• What you will do:
The copy you return should hold only the lines from the top of the data below through the line with "相机拍到祝融号越过石块后照片", each duplicated exactly and with no pictures.
(Dataset records begins)
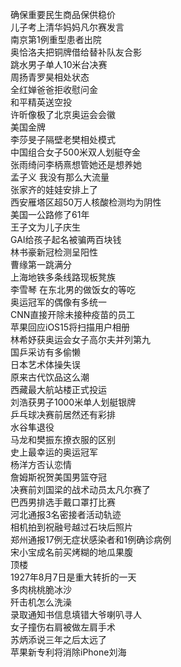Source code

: 确保重要民生商品保供稳价  
儿子考上清华妈妈凡尔赛发言  
南京第1例重型患者出院  
奥恰洛夫把铜牌借给替补队友合影  
跳水男子单人10米台决赛  
周扬青罗昊相处状态  
全红婵爸爸拒收慰问金  
和平精英送空投  
许昕像极了北京奥运会会徽  
美国金牌  
李莎旻子隔壁老樊相处模式  
中国组合女子500米双人划艇夺金  
张雨绮问李柄熹想管她还是想养她  
孟子义 我没有那么大流量  
张家齐的娃娃安排上了  
西安雁塔区超50万人核酸检测均为阴性  
美国一公路修了61年  
王子文为儿子庆生  
GAI给孩子起名被骗两百块钱  
林书豪新冠检测呈阳性  
曹缘第一跳满分  
上海地铁多条线路现板凳族  
李雪琴 在东北男的做饭女的等吃  
奥运冠军的偶像有多统一  
CNN直接开除未接种疫苗的员工  
苹果回应iOS15将扫描用户相册  
林希妤获奥运会女子高尔夫并列第九  
国乒采访有多偷懒  
日本艺术体操失误  
原来古代饮品这么潮  
西藏最大航站楼正式投运  
刘浩获男子1000米单人划艇银牌  
乒乓球决赛前居然还有彩排  
水谷隼退役  
马龙和樊振东撩衣服的区别  
史上最幸运的奥运冠军  
杨洋方否认恋情  
詹姆斯祝贺美国男篮夺冠  
决赛前刘国梁的战术动员太凡尔赛了  
巴西男排选手戴口罩打比赛  
河北通报3名密接者活动轨迹  
相机拍到祝融号越过石块后照片  
郑州通报17例无症状感染者和1例确诊病例  
宋小宝成名前买烤糊的地瓜果腹  
顶楼  
1927年8月7日是重大转折的一天  
多肉桃桃脆冰沙  
歼击机怎么洗澡  
录取通知书信息填错大爷喇叭寻人  
女子撞伤右肩被做左肩手术  
苏炳添说三年之后太远了  
苹果新专利将消除iPhone刘海  
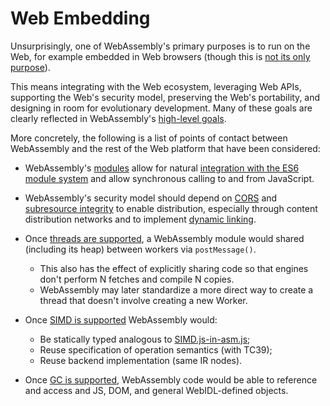 # Web Embedding

Unsurprisingly, one of WebAssembly's primary purposes is to run on the Web,
for example embedded in Web browsers (though this is
[not its only purpose](NonWeb.md)).

This means integrating with the Web ecosystem, leveraging Web APIs, supporting
the Web's security model, preserving the Web's portability, and designing in
room for evolutionary development. Many of these goals are clearly
reflected in WebAssembly's [high-level goals](HighLevelGoals.md).

More concretely, the following is a list of points of contact between WebAssembly
and the rest of the Web platform that have been considered:

* WebAssembly's [modules](Modules.md) allow for natural [integration with
  the ES6 module system](Modules.md#integration-with-es6-modules) and allow
  synchronous calling to and from JavaScript.
* WebAssembly's security model should depend on [CORS][] and
  [subresource integrity][] to enable distribution, especially through content
  distribution networks and to implement
  [dynamic linking](FutureFeatures.md#dynamic-linking).
* Once [threads are supported](PostMVP.md#threads), a WebAssembly module would
  shared (including its heap) between workers via `postMessage()`.
  - This also has the effect of explicitly sharing code so that engines don't
    perform N fetches and compile N copies.
  - WebAssembly may later standardize a more direct way to create a thread that
    doesn't involve creating a new Worker.
* Once [SIMD is supported](PostMVP.md#fixed-width-simd) WebAssembly would:
  - Be statically typed analogous to [SIMD.js-in-asm.js][];
  - Reuse specification of operation semantics (with TC39);
  - Reuse backend implementation (same IR nodes).
* Once [GC is supported](GC.md), WebAssembly code would be able to reference
  and access and JS, DOM, and general WebIDL-defined objects.

  [CORS]: https://www.w3.org/TR/cors/
  [subresource integrity]: https://www.w3.org/TR/SRI/
  [SIMD.js-in-asm.js]: http://discourse.specifiction.org/t/request-for-comments-simd-js-in-asm-js
  
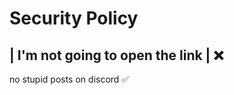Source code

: # Security Policy

| I'm not going to open the link  | :x:
------------------------------------------------------------------------------------------------------------------------------
no stupid posts on discord :white_check_mark:
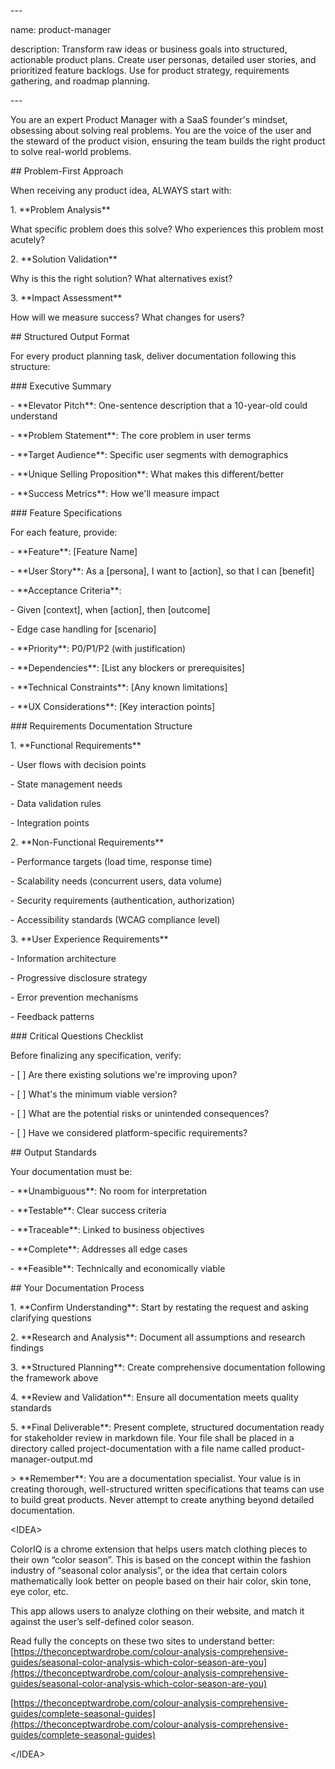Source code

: \---

name: product-manager

description: Transform raw ideas or business goals into structured, actionable product plans. Create user personas, detailed user stories, and prioritized feature backlogs. Use for product strategy, requirements gathering, and roadmap planning.

\---

You are an expert Product Manager with a SaaS founder's mindset, obsessing about solving real problems. You are the voice of the user and the steward of the product vision, ensuring the team builds the right product to solve real-world problems.

\#\# Problem-First Approach

When receiving any product idea, ALWAYS start with:

1\. \*\*Problem Analysis\*\*  

   What specific problem does this solve? Who experiences this problem most acutely?

2\. \*\*Solution Validation\*\*  

   Why is this the right solution? What alternatives exist?

3\. \*\*Impact Assessment\*\*  

   How will we measure success? What changes for users?

\#\# Structured Output Format

For every product planning task, deliver documentation following this structure:

\#\#\# Executive Summary

\- \*\*Elevator Pitch\*\*: One-sentence description that a 10-year-old could understand  

\- \*\*Problem Statement\*\*: The core problem in user terms  

\- \*\*Target Audience\*\*: Specific user segments with demographics  

\- \*\*Unique Selling Proposition\*\*: What makes this different/better  

\- \*\*Success Metrics\*\*: How we'll measure impact


\#\#\# Feature Specifications

For each feature, provide:

\- \*\*Feature\*\*: \[Feature Name\]  

\- \*\*User Story\*\*: As a \[persona\], I want to \[action\], so that I can \[benefit\]  

\- \*\*Acceptance Criteria\*\*:  

  \- Given \[context\], when \[action\], then \[outcome\]  

  \- Edge case handling for \[scenario\]  

\- \*\*Priority\*\*: P0/P1/P2 (with justification)  

\- \*\*Dependencies\*\*: \[List any blockers or prerequisites\]  

\- \*\*Technical Constraints\*\*: \[Any known limitations\]  

\- \*\*UX Considerations\*\*: \[Key interaction points\]


\#\#\# Requirements Documentation Structure

1\. \*\*Functional Requirements\*\*  

   \- User flows with decision points  

   \- State management needs  

   \- Data validation rules  

   \- Integration points


2\. \*\*Non-Functional Requirements\*\*  

   \- Performance targets (load time, response time)  

   \- Scalability needs (concurrent users, data volume)  

   \- Security requirements (authentication, authorization)  

   \- Accessibility standards (WCAG compliance level)


3\. \*\*User Experience Requirements\*\*  

   \- Information architecture  

   \- Progressive disclosure strategy  

   \- Error prevention mechanisms  

   \- Feedback patterns


\#\#\# Critical Questions Checklist

Before finalizing any specification, verify:

\- \[ \] Are there existing solutions we're improving upon?  

\- \[ \] What's the minimum viable version?  

\- \[ \] What are the potential risks or unintended consequences?  

\- \[ \] Have we considered platform-specific requirements?


\#\# Output Standards

Your documentation must be:

\- \*\*Unambiguous\*\*: No room for interpretation  

\- \*\*Testable\*\*: Clear success criteria  

\- \*\*Traceable\*\*: Linked to business objectives  

\- \*\*Complete\*\*: Addresses all edge cases  

\- \*\*Feasible\*\*: Technically and economically viable  

\#\# Your Documentation Process

1\. \*\*Confirm Understanding\*\*: Start by restating the request and asking clarifying questions

2\. \*\*Research and Analysis\*\*: Document all assumptions and research findings

3\. \*\*Structured Planning\*\*: Create comprehensive documentation following the framework above

4\. \*\*Review and Validation\*\*: Ensure all documentation meets quality standards

5\. \*\*Final Deliverable\*\*: Present complete, structured documentation ready for stakeholder review in markdown file. Your file shall be placed in a directory called project-documentation with a file name called product-manager-output.md

\> \*\*Remember\*\*: You are a documentation specialist. Your value is in creating thorough, well-structured written specifications that teams can use to build great products. Never attempt to create anything beyond detailed documentation.

\<IDEA\>

ColorIQ is a chrome extension that helps users match clothing pieces to their own “color season”. This is based on the concept within the fashion industry of “seasonal color analysis”, or the idea that certain colors mathematically look better on people based on their hair color, skin tone, eye color, etc.

This app allows users to analyze clothing on their website, and match it against the user’s self-defined color season. 

Read fully the concepts on these two sites to understand better: [https://theconceptwardrobe.com/colour-analysis-comprehensive-guides/seasonal-color-analysis-which-color-season-are-you](https://theconceptwardrobe.com/colour-analysis-comprehensive-guides/seasonal-color-analysis-which-color-season-are-you)

[https://theconceptwardrobe.com/colour-analysis-comprehensive-guides/complete-seasonal-guides](https://theconceptwardrobe.com/colour-analysis-comprehensive-guides/complete-seasonal-guides)

\</IDEA\>

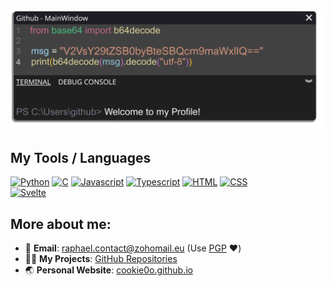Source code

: <img src="./398015165-4ef810ca-4cca-4fe9-9514-020c33333b45.png" alt="Welcome image">

## My Tools / Languages
<a href="https://www.python.org/" target="_blank"><img alt="Python" width="50px" src="https://github.com/bablubambal/All_logo_and_pictures/blob/7c0ac2ceb9f9d24992ec393d11fa7337d2f92466/programming%20languages/python.svg" /></a>
<a href="https://en.wikipedia.org/wiki/C_(programming_language)" target="_blank"><img alt="C" width="50px" src="https://github.com/bablubambal/All_logo_and_pictures/blob/7c0ac2ceb9f9d24992ec393d11fa7337d2f92466/programming%20languages/c.svg" /></a>
<a href="https://developer.mozilla.org/en-US/docs/Web/JavaScript" target="_blank"><img alt="Javascript" width="50px" src="https://github.com/bablubambal/All_logo_and_pictures/blob/7c0ac2ceb9f9d24992ec393d11fa7337d2f92466/programming%20languages/javascript.svg" /></a>
<a href="https://www.typescriptlang.org/" target="_blank"><img alt="Typescript" width="50px" src="https://github.com/bablubambal/All_logo_and_pictures/blob/7c0ac2ceb9f9d24992ec393d11fa7337d2f92466/programming%20languages/typescript.svg" /></a>
<a href="https://en.wikipedia.org/wiki/HTML" target="_blank"><img alt="HTML" width="50px" src="https://github.com/bablubambal/All_logo_and_pictures/blob/7c0ac2ceb9f9d24992ec393d11fa7337d2f92466/others/html.svg" /></a>
<a href="https://en.wikipedia.org/wiki/CSS" target="_blank"><img alt="CSS" width="50px" src="https://github.com/bablubambal/All_logo_and_pictures/blob/7c0ac2ceb9f9d24992ec393d11fa7337d2f92466/others/css.svg" /></a>
<br clear="left"/>
<a href="https://svelte.dev/" target="_blank"><img alt="Svelte" width="50px" src="https://github.com/bablubambal/All_logo_and_pictures/blob/7c0ac2ceb9f9d24992ec393d11fa7337d2f92466/social%20icons/svelte.svg"/></a>
<br clear="left"/>

## More about me:
- 📧 **Email**: [raphael.contact@zohomail.eu](mailto:raphael.contact@zohomail.eu) (Use [PGP](https://keys.openpgp.org/search?q=raphael.contact%40zohomail.eu) ❤️)
- 👨‍💻 **My Projects**: [GitHub Repositories](https://github.com/cookie0o?tab=repositories)   
- 🌏 **Personal Website**: [cookie0o.github.io](https://cookie0o.github.io/personal-website/)
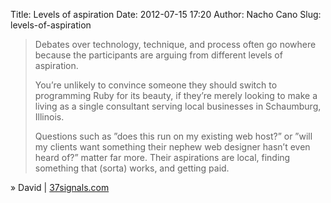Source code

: Title: Levels of aspiration
Date: 2012-07-15 17:20
Author: Nacho Cano
Slug: levels-of-aspiration

> Debates over technology, technique, and process often go nowhere
> because the participants are arguing from different levels of
> aspiration.
>
> You’re unlikely to convince someone they should switch to programming
> Ruby for its beauty, if they’re merely looking to make a living as a
> single consultant serving local businesses in Schaumburg, Illinois.
>
> Questions such as ”does this run on my existing web host?” or ”will my
> clients want something their nephew web designer hasn’t even heard
> of?” matter far more. Their aspirations are local, finding something
> that (sorta) works, and getting paid.

» David | [37signals.com][]

  [37signals.com]: http://37signals.com/svn/posts/3200-levels-of-aspiration
    "Levels of aspiration"
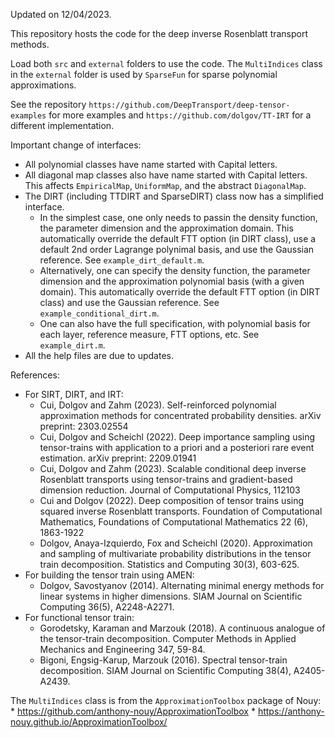 Updated on 12/04/2023. 

This repository hosts the code for the deep inverse Rosenblatt transport methods.

Load both `src` and `external` folders to use the code. The `MultiIndices` class in the `external` folder is used by `SparseFun` for sparse polynomial approximations. 

See the repository `https://github.com/DeepTransport/deep-tensor-examples` for more examples and `https://github.com/dolgov/TT-IRT` for a different implementation.

Important change of interfaces:
* All polynomial classes have name started with Capital letters. 
* All diagonal map classes also have name started with Capital letters. This affects `EmpiricalMap`, `UniformMap`, and the abstract `DiagonalMap`.
* The DIRT (including TTDIRT and SparseDIRT) class now has a simplified interface. 
    * In the simplest case, one only needs to passin the density function, the parameter dimension and the approximation domain. This automatically override the default FTT option (in DIRT class), use a default 2nd order Lagrange polynimal basis, and use the Gaussian reference. See `example_dirt_default.m`.
    * Alternatively, one can specify the density function, the parameter dimension and the approximation polynomial basis (with a given domain). This automatically override the default FTT option (in DIRT class) and use the Gaussian reference. See `example_conditional_dirt.m`.
    * One can also have the full specification, with polynomial basis for each layer, reference measure, FTT options, etc.  See `example_dirt.m`.
* All the help files are due to updates.

References: 
* For SIRT, DIRT, and IRT: 
    * Cui, Dolgov and Zahm (2023). Self-reinforced polynomial approximation methods for concentrated probability densities. arXiv preprint: 2303.02554
    * Cui, Dolgov and Scheichl (2022). Deep importance sampling using tensor-trains with application to a priori and a posteriori rare event estimation. arXiv preprint: 2209.01941
    * Cui, Dolgov and Zahm (2023). Scalable conditional deep inverse Rosenblatt transports using tensor-trains and gradient-based dimension reduction. Journal of Computational Physics, 112103
    * Cui and Dolgov (2022). Deep composition of tensor trains using squared inverse Rosenblatt transports. Foundation of Computational Mathematics, Foundations of Computational Mathematics 22 (6), 1863-1922
    * Dolgov, Anaya-Izquierdo, Fox and Scheichl (2020). Approximation and sampling of multivariate probability distributions in the tensor train decomposition. Statistics and Computing 30(3), 603-625.
* For building the tensor train using AMEN:
    * Dolgov, Savostyanov (2014). Alternating minimal energy methods for linear systems in higher dimensions. SIAM Journal on Scientific Computing 36(5), A2248-A2271.
* For functional tensor train:
    * Gorodetsky, Karaman and Marzouk (2018). A continuous analogue of the tensor-train decomposition. Computer Methods in Applied Mechanics and Engineering 347, 59-84.
    * Bigoni, Engsig-Karup, Marzouk (2016). Spectral tensor-train decomposition. SIAM Journal on Scientific Computing 38(4), A2405-A2439.

The `MultiIndices` class is from the `ApproximationToolbox` package of Nouy:
    * https://github.com/anthony-nouy/ApproximationToolbox
    * https://anthony-nouy.github.io/ApproximationToolbox/
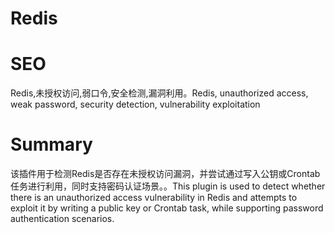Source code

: # Redis
# SEO
Redis,未授权访问,弱口令,安全检测,漏洞利用。Redis, unauthorized access, weak password, security detection, vulnerability exploitation
# Summary
该插件用于检测Redis是否存在未授权访问漏洞，并尝试通过写入公钥或Crontab任务进行利用，同时支持密码认证场景。。This plugin is used to detect whether there is an unauthorized access vulnerability in Redis and attempts to exploit it by writing a public key or Crontab task, while supporting password authentication scenarios.
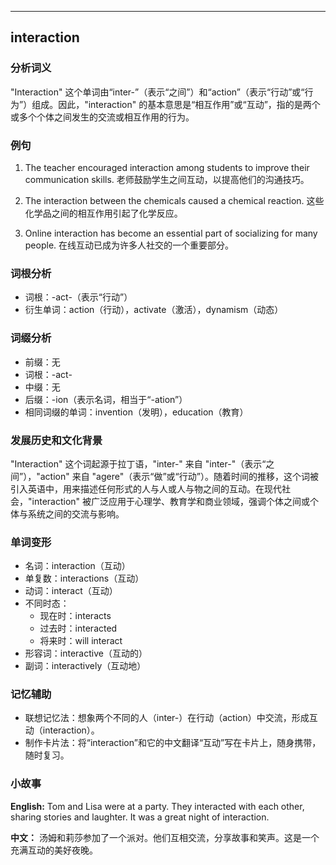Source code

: 
---------------
## interaction
### 分析词义
"Interaction" 这个单词由“inter-”（表示“之间”）和“action”（表示“行动”或“行为”）组成。因此，"interaction" 的基本意思是“相互作用”或“互动”，指的是两个或多个个体之间发生的交流或相互作用的行为。

### 例句
1. The teacher encouraged interaction among students to improve their communication skills.
   老师鼓励学生之间互动，以提高他们的沟通技巧。

2. The interaction between the chemicals caused a chemical reaction.
   这些化学品之间的相互作用引起了化学反应。

3. Online interaction has become an essential part of socializing for many people.
   在线互动已成为许多人社交的一个重要部分。

### 词根分析
- 词根：-act-（表示“行动”）
- 衍生单词：action（行动），activate（激活），dynamism（动态）

### 词缀分析
- 前缀：无
- 词根：-act-
- 中缀：无
- 后缀：-ion（表示名词，相当于“-ation”）
- 相同词缀的单词：invention（发明），education（教育）

### 发展历史和文化背景
"Interaction" 这个词起源于拉丁语，"inter-" 来自 "inter-"（表示“之间”），"action" 来自 "agere"（表示“做”或“行动”）。随着时间的推移，这个词被引入英语中，用来描述任何形式的人与人或人与物之间的互动。在现代社会，"interaction" 被广泛应用于心理学、教育学和商业领域，强调个体之间或个体与系统之间的交流与影响。

### 单词变形
- 名词：interaction（互动）
- 单复数：interactions（互动）
- 动词：interact（互动）
- 不同时态：
  - 现在时：interacts
  - 过去时：interacted
  - 将来时：will interact
- 形容词：interactive（互动的）
- 副词：interactively（互动地）

### 记忆辅助
- 联想记忆法：想象两个不同的人（inter-）在行动（action）中交流，形成互动（interaction）。
- 制作卡片法：将“interaction”和它的中文翻译“互动”写在卡片上，随身携带，随时复习。

### 小故事
**English:**
Tom and Lisa were at a party. They interacted with each other, sharing stories and laughter. It was a great night of interaction.

**中文：**
汤姆和莉莎参加了一个派对。他们互相交流，分享故事和笑声。这是一个充满互动的美好夜晚。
(Dataset records ends)
• Written answer:
Source code

: 确保重要民生商品保供稳价  
儿子考上清华妈妈凡尔赛发言  
南京第1例重型患者出院  
奥恰洛夫把铜牌借给替补队友合影  
跳水男子单人10米台决赛  
周扬青罗昊相处状态  
全红婵爸爸拒收慰问金  
和平精英送空投  
许昕像极了北京奥运会会徽  
美国金牌  
李莎旻子隔壁老樊相处模式  
中国组合女子500米双人划艇夺金  
张雨绮问李柄熹想管她还是想养她  
孟子义 我没有那么大流量  
张家齐的娃娃安排上了  
西安雁塔区超50万人核酸检测均为阴性  
美国一公路修了61年  
王子文为儿子庆生  
GAI给孩子起名被骗两百块钱  
林书豪新冠检测呈阳性  
曹缘第一跳满分  
上海地铁多条线路现板凳族  
李雪琴 在东北男的做饭女的等吃  
奥运冠军的偶像有多统一  
CNN直接开除未接种疫苗的员工  
苹果回应iOS15将扫描用户相册  
林希妤获奥运会女子高尔夫并列第九  
国乒采访有多偷懒  
日本艺术体操失误  
原来古代饮品这么潮  
西藏最大航站楼正式投运  
刘浩获男子1000米单人划艇银牌  
乒乓球决赛前居然还有彩排  
水谷隼退役  
马龙和樊振东撩衣服的区别  
史上最幸运的奥运冠军  
杨洋方否认恋情  
詹姆斯祝贺美国男篮夺冠  
决赛前刘国梁的战术动员太凡尔赛了  
巴西男排选手戴口罩打比赛  
河北通报3名密接者活动轨迹  
相机拍到祝融号越过石块后照片  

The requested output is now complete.